It’s been a while between warm-ups, I know. They are a necessary feature to cover the myriad ethics issues that arise daily, even though even with them the task is impossible. Unfortunately, the format also requires almost twice as much time as a normal, single issue post, and the warm-ups usually prompt fewer comments and clicks, I’m not sure why. Fortunately, I don’t write Ethics Alarms for clicks. But it’s been chaotic around here lately, and I haven’t had many uninterrupted hours to prepare on of these multi-matter posts. This certainly isn’t one. Well, let’s just see what happens…
1. Of all people….Sarah Palin has advised Ron DeSantis to “stay Governor.” “DeSantis doesn’t need to [run],” Palin said in an interview with Newsmax. “I envision him as our president someday but not right now. He should stay governor for a bit longer,” she added. “He’s young, you know. He has decades ahead of him where he can be our president.” Someone needs to explain to Sarah the principle of ethics estoppel.

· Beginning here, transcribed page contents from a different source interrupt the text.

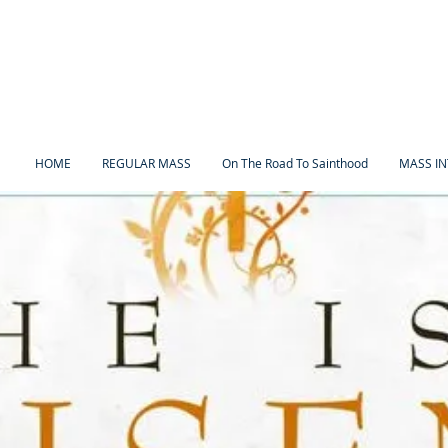
HOME
REGULAR MASS
On The Road To Sainthood
MASS IN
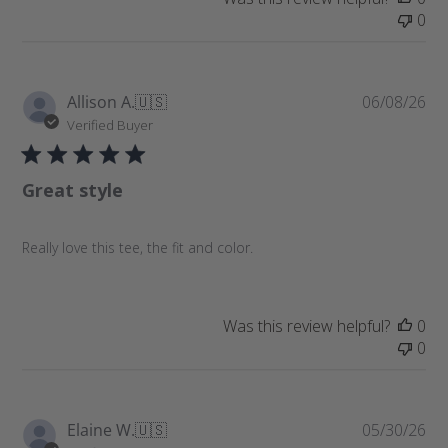
0
P
Allison A.
🇺🇸
06/08/26
u
Verified Buyer
b
l
Great style
i
s
h
Really love this tee, the fit and color.
e
d
d
a
Was this review helpful?
0
t
0
e
P
Elaine W.
🇺🇸
05/30/26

Palin abandoned the job the citizens of Alaska elected her to do based in the belief that she would fulfill her commitment to do it, resigning as governor in 2009 after just three years on the job. If there is one person in the U.S. who has no standing to advise anyone to “stay governor,” it’s her.
Palin was horrible and unethically mistreated by the news media when she ran for VP with John McCain. Savaging her was part of the MSM’s push to elect Barack Obama; meanwhile, it ignored the obvious deficits of Obama’s running mate, a guy named Joe Biden. I defended Palin then, ethically so, but virtually everything she has said or done since has almost—almost-–made me regret it.
2. Oh for heaven’s sake….The Department of the Interior’s U.S. Fish and Wildlife Service is offering “eco-grief” training to employees who are anxious and depressed about the impending planetary doom from climate change, among other things. The training is supposed to define their eco-grief and allow employees an opportunity to “examine their emotions” while giving them “and “tools to cope.” The HBO series “Big Little Lies” had an episode where second-grader had a crippling panic attack while her teacher was explaining that global warming was going to end life on Earth if we didn’t act quickly. But then she was six. Any U.S. government employee who suffers from “eco-grief” is too juvenile, emotionally stunted and unstable to be a public employee. The remedy for “eco-grief” is to grow the hell up.
An employee of Fish and Wildlife said, “The FWS is in absolute crisis when it comes to funding and staffing. Most refuges I know have lost 50 to 60% of their staff over the last 12 years. And yet consider how much time, money, energy and staff time is being spent on spreading the woke message. Would the FWS support its employees having a booth and being dressed in uniform and while on the clock supporting a pro-life festival?”